The magnetic system that focuses the beam of particles arising from the graphite target of the CERN Neutrinos to Gran Sasso project (CNGS) has been installed in its final position in the tunnel. This represents the final milestone of the project prior to testing all systems in preparation for the first commissioning with beam, at the end of May.

The CNGS secondary beam magnetic system consists of two elements: the horn and the reflector, both acting as focusing lenses for the positively-charged pions and kaons produced by proton interactions in the target. Most of these pions and kaons will decay in a 1 km-long vacuum pipe. At the end of this, a barrier, comprising 3 m of graphite and 15 m of iron, will absorb the remaining hadrons, leaving behind a beam of muons and neutrinos. Muons are quickly absorbed downstream in the rock, leaving only muon-neutrinos to traverse the Earth’s crust towards the Gran Sasso laboratory 732 km away in Italy.

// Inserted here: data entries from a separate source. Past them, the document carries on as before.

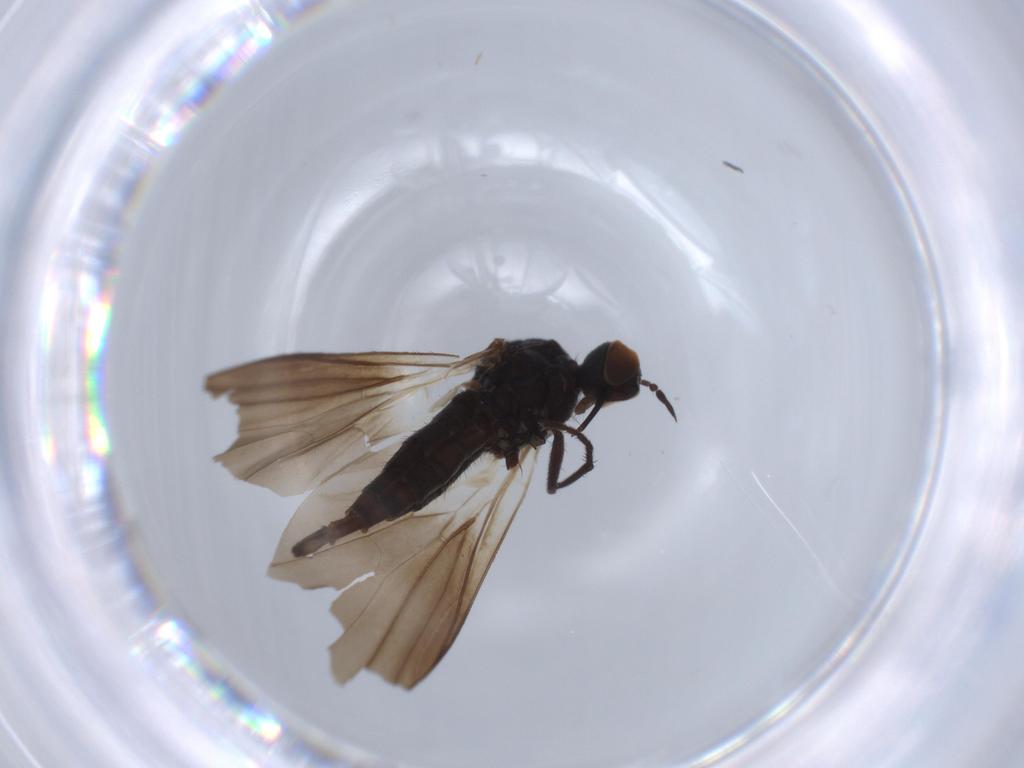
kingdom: Animalia
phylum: Arthropoda
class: Insecta
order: Diptera
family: Empididae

Both the horn and the reflector came originally from LAL/IN2P3 before major modification at CERN. They are 7 m long and weigh more than a tonne each. They work with high pulsed currents, 150 kA for the horn and 180 kA for the reflector. These currents flow for a few milliseconds at the instant when the proton-beam pulse hits the target.

The heat that the current produces and the energy deposited by stray particles require a complex water cooling system. To avoid modifications in the mechanical properties of the aluminium alloy that makes up the whole system, the temperature must not exceed 80 °C. Cooling power is extracted from the chilled-water network by means of a heat exchanger. Demineralized water is sprayed onto the inner conductor, then collected at the bottom of the horn and the reflector, and finally pumped back to the system in a closed circuit.

The neutrino beam will be remotely monitored from the newly built central control room at CERN’s Prévessin site. The completion of the CNGS project, that is the hand- over to the teams in charge of regular operation of the beam, is planned for mid July.